Turning off the good stuff is one more really, really red flag.
Those seem like really bad numbers to me, considering the base rate fallacy. Most of what people test with something like that is probably not going to be AI-generated, which could mean getting massive numbers of false positives.
Then watermark the output and say if they wrote it. Between a binary classifier in the age of adversarial training, and any level of watermarking, you’d be able to say which minor version printed it.
I don't think it's possible to watermark AI generated text in a way that can't be easily removed by someone who simply switches a word around or adds a typo.
Spot catches the people who can beat OpenAI on non-trivial stenography: sophisticated actors aren’t what this is about catching. They’re going to get away with some level of abuse no matter what. APTs? They can afford their own LLM programs just fine: some of them have credible quantum computing programs.
But a lot of propaganda is going to take place at the grassroots level by actors who can’t beat OpenAI, even one in decline, at breaking both watermarks and an adversarial model.
But the grand finale is of course, at this point how has OpenAI behaved like anything other than an APT itself. It’s the friendly, plucky underdog charity that’s now manipulating the process on making things illegal without involving congress.
That’s exactly how advanced actors operate: look at the xz thing.
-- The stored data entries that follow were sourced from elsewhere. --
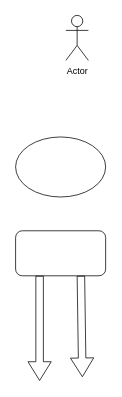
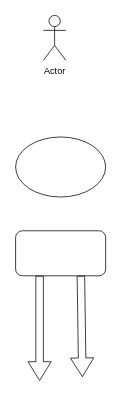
  <mxCell id="0" />
  <mxCell id="1" parent="0" />
  <mxCell id="2" value="" style="ellipse;whiteSpace=wrap;html=1;" vertex="1" parent="1"><mxGeometry x="20" y="182" width="120" height="80" as="geometry" /></mxCell>
  <mxCell id="3" value="" style="rounded=1;whiteSpace=wrap;html=1;" vertex="1" parent="1"><mxGeometry x="20" y="307" width="120" height="60" as="geometry" /></mxCell>
  <mxCell id="4" value="" style="shape=flexArrow;endArrow=classic;html=1;rounded=0;fontSize=12;startSize=8;endSize=8;curved=1;" edge="1" parent="1"><mxGeometry width="50" height="50" relative="1" as="geometry"><mxPoint x="52" y="367" as="sourcePoint" /><mxPoint x="52" y="507" as="targetPoint" /></mxGeometry></mxCell>
  <mxCell id="5" value="" style="shape=flexArrow;endArrow=classic;html=1;rounded=0;fontSize=12;startSize=8;endSize=8;curved=1;exitX=0.7;exitY=1.083;exitDx=0;exitDy=0;exitPerimeter=0;" edge="1" parent="1"><mxGeometry width="50" height="50" relative="1" as="geometry"><mxPoint x="107" y="367" as="sourcePoint" /><mxPoint x="109" y="502.02" as="targetPoint" /></mxGeometry></mxCell>
- <mxCell id="6" value="Actor" style="shape=umlActor;verticalLabelPosition=bottom;verticalAlign=top;html=1;outlineConnect=0;" vertex="1" parent="1"><mxGeometry x="87" y="20" width="30" height="60" as="geometry" /></mxCell>
+ <mxCell id="6" value="Actor" style="shape=umlActor;verticalLabelPosition=bottom;verticalAlign=top;html=1;outlineConnect=0;" vertex="1" parent="1"><mxGeometry x="57" y="20" width="30" height="60" as="geometry" /></mxCell>
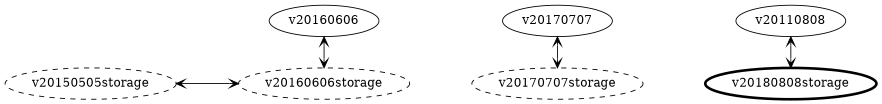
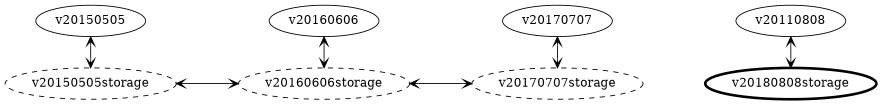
  graph {
    nodesep=1
    node [group=api shape=ellipse]
    edge [arrowhead=vee arrowtail=vee dir=both]
+   v20150505
    v20160606
    v20170707
    n4 [label=v20110808]
    v20180808storage [group=storage penwidth=3 rankType=min style=solid]
    v20150505storage [group=storage penwidth=1 rankType=min style=dashed]
    v20160606storage [group=storage penwidth=1 rankType=min style=dashed]
    v20170707storage [group=storage penwidth=1 rankType=min style=dashed]
    subgraph sub_1 {
      label="API Versions"
      labelloc=t
      rank=same
+     v20150505
      v20160606
      v20170707
      n4
    }
    subgraph sub_2 {
      rank=same
      v20180808storage
      v20150505storage
      v20160606storage
      v20170707storage
    }
+   v20150505 -- v20150505storage
    v20160606 -- v20160606storage
    v20170707 -- v20170707storage
    n4 -- v20180808storage
    v20150505storage -- v20160606storage
+   v20160606storage -- v20170707storage
  }
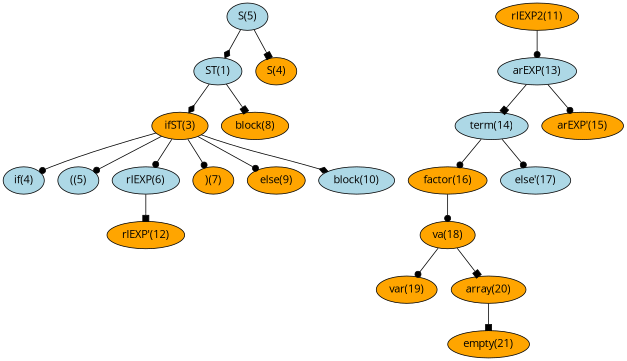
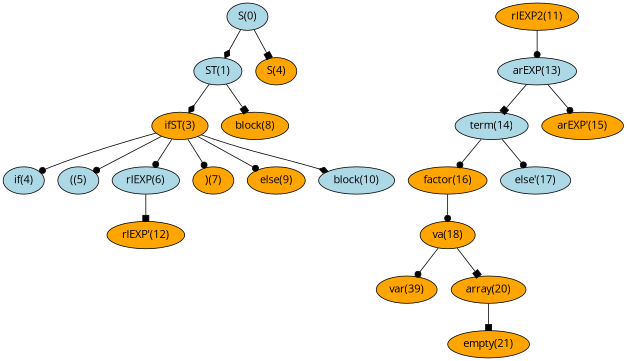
  digraph {
    fontname="Open Sans"
    node [fillcolor=orange fontname="Open Sans" style=filled]
    edge [arrowhead=dot constraint=true fontname="Open Sans"]
-   "S(0)" [fillcolor=lightblue label="S(5)"]
+   "S(0)" [fillcolor=lightblue]
    "ST(1)" [fillcolor=lightblue]
    n3 [label="S(4)"]
    "ifST(3)"
    "block(8)"
    "if(4)" [fillcolor=lightblue]
    "((5)" [fillcolor=lightblue]
    "rlEXP(6)" [fillcolor=lightblue]
    ")(7)"
    "else(9)"
    "block(10)" [fillcolor=lightblue]
    "rlEXP'(12)"
    "arEXP(13)" [fillcolor=lightblue]
    "rlEXP2(11)"
    "term(14)" [fillcolor=lightblue]
    "arEXP'(15)"
    "factor(16)"
    n18 [fillcolor=lightblue label="else'(17)"]
    "va(18)"
-   "var(19)"
+   "var(19)" [label="var(39)"]
    "array(20)"
    "empty(21)"
    "S(0)" -> "ST(1)" [arrowhead=diamond]
    "S(0)" -> n3 [arrowhead=box]
    "ST(1)" -> "ifST(3)" [arrowhead=diamond]
    "ST(1)" -> "block(8)" [arrowhead=box]
    "ifST(3)" -> "if(4)"
    "ifST(3)" -> "((5)"
    "ifST(3)" -> "rlEXP(6)"
    "ifST(3)" -> ")(7)"
    "ifST(3)" -> "else(9)"
    "ifST(3)" -> "block(10)" [arrowhead=diamond]
    "rlEXP(6)" -> "rlEXP'(12)" [arrowhead=box]
    "arEXP(13)" -> "term(14)" [arrowhead=box]
    "arEXP(13)" -> "arEXP'(15)"
    "rlEXP2(11)" -> "arEXP(13)"
    "term(14)" -> "factor(16)"
    "term(14)" -> n18
    "factor(16)" -> "va(18)"
    "va(18)" -> "var(19)"
    "va(18)" -> "array(20)" [arrowhead=box]
    "array(20)" -> "empty(21)" [arrowhead=box]
  }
I don't understand the chain of logic here at all?
Am I correct in thinking you are criticizing OpenAI for taking down their non-working GPT Detector?
Of all the things OpenAI deserve criticism for this seems to be an odd one. It just didn't work: as you say it couldn't properly detect GPT authored text and it incorrectly flagged human text as written by GPT.
Human text being flagged as wholly or partially synthetic is the default now. You move the knob on the AUPRC curve until it’s catching spam, and you report spam when you’re pretty sure. You report: “don’t know” the rest of the time.
> Again, some people are starting to write like it. It’s gonna happen.
Interesting point you touched here. Let's do the math for OpenAI: 100M users, with 10k tokens/user/month, that means 1 trillion tokens/month are read by people. That has got to influence speech and circulate information faster between all fields.
It’s what makes the precision/recall tradeoff a no-brainer if you’ve worked in spam. I worked in Abuse Detection at FB in 2016: there is a consensus on how to use binary classifiers responsibly in the presence of lame attempts at fraud.